Its basic purpose is indeed to be an emergency loan intended to tide South Africa over a very difficult economic and fiscal situation badly aggravated by Covid-19. Yet, in securing the special IMF loan, the country has apparently willingly made commitments which will enable it to repay the debt.

“To do so, there must therefore now be demonstrable urgency and resolve in stabilising the policy outlook for the economy and investors. The existing policy commitments have in effect become a self-imposed ‘structural adjustment agenda’ for South Africa and one against which the country’s future economic performance will be tested.

“This means that the policy pledges made in the supplementary budget must steadily be met and that the country actively seeks to remedy chronic problems such as the excessive public sector wage bill, widespread corruption, poor delivery, weak infrastructural development and dysfunctional State-owned enterprises.”

Parsons highlights that efficiency, stability and consistency in official decision-making is required to begin to reduce policy uncertainty, even before the pandemic is over, so that sustained job-rich growth can eventually take over where short-term economic recovery leaves off.

The assurance by Mboweni that the RFF funds will indeed be dedicated to alleviating the devastating burden which the pandemic has thrown on the economy is welcome, Parsons adds.

He further notes that the credibility of what has already been promised in terms of overall economic and fiscal policy is nonetheless now at stake.
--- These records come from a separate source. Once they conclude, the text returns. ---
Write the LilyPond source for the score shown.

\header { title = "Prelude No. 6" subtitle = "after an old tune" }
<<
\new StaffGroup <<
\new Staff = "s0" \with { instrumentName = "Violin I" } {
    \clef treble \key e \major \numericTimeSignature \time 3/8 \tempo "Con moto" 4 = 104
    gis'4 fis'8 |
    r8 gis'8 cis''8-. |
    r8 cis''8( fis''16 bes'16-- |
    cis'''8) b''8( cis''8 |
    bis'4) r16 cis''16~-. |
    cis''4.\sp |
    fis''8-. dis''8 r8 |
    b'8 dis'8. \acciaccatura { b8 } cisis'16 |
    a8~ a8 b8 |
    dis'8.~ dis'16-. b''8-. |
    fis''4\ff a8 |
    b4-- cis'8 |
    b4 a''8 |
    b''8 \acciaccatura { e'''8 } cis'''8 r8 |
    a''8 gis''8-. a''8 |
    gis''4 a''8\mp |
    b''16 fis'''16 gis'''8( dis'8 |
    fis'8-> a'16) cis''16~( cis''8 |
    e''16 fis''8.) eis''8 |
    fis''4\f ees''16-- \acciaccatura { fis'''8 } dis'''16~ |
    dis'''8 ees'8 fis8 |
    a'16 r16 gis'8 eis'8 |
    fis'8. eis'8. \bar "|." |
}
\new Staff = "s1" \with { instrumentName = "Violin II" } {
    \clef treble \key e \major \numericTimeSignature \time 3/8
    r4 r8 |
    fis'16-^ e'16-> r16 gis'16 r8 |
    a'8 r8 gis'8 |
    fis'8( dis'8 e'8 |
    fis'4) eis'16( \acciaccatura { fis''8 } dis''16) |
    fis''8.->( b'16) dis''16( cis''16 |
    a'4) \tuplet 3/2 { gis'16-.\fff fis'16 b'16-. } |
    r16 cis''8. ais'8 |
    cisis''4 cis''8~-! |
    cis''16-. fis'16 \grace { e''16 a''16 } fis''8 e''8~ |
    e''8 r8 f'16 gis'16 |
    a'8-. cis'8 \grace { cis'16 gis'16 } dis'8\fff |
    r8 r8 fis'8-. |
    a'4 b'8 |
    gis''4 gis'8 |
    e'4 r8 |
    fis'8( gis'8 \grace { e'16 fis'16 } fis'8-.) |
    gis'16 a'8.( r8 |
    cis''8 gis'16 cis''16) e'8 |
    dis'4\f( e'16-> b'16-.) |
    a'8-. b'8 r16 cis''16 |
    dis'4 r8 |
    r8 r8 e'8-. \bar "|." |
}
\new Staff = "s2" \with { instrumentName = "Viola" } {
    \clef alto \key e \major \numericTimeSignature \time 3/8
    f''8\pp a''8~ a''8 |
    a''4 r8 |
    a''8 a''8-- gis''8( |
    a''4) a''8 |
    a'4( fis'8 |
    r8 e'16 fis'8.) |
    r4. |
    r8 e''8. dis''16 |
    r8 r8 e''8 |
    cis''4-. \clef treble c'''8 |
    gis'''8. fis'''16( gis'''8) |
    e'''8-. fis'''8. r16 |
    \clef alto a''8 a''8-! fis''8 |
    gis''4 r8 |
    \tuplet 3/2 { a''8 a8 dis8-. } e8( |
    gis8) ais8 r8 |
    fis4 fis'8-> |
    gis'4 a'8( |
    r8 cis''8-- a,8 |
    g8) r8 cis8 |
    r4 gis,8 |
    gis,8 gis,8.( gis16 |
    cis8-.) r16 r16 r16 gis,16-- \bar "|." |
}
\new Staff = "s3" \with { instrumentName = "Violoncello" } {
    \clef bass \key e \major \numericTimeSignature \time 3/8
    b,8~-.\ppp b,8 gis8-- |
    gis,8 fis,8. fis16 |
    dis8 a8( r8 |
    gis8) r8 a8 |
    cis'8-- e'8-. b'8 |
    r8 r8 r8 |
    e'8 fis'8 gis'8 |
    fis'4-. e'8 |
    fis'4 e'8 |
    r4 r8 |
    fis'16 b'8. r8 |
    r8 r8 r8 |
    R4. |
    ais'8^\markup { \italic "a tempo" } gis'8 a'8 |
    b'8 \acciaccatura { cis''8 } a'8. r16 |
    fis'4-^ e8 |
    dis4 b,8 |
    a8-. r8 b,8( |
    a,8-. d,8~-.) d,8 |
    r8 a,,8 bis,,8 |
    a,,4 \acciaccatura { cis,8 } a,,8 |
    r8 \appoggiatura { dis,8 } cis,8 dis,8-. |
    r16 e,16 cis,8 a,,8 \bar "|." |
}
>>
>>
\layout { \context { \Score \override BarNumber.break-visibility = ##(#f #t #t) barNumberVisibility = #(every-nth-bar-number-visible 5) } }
How South Africa fares post-Covid-19 depends not only on how quickly its economy and society recover from the present Covid-19 lockdown but also on how soon it can break out of its “low growth trap” through a tangible commitment to implementing pro-growth structural reforms.

“The immediate economic recovery in South Africa broadly hinges on trends in the world economy, the efficacy of the economic support measures taken so far, and the successful implementation of the lockdown exit strategy.

“The IMF loan helps us to better manage this process. But it also highlights the present watershed apparent in the country’s future economic direction. Hence the time now bought must be used wisely and soon. Drift is the enemy of delivery. And additionally the IMF’s special loan must also eventually be repaid within three to five years.”

That said, Mboweni has already warned that, if current fiscal trends persist, South Africa faces the danger of a sovereign risk debt crisis by 2023/24. Tough decisions and good overall economic steersmanship are therefore still needed to ensure that South Africa averts that outcome.

“The urgent implementation of pro-growth economic reforms can help South Africa to ultimately ‘grow out of its debt’, if it plays its cards [right]. The challenge now is to prove the sceptics wrong,” says Parsons.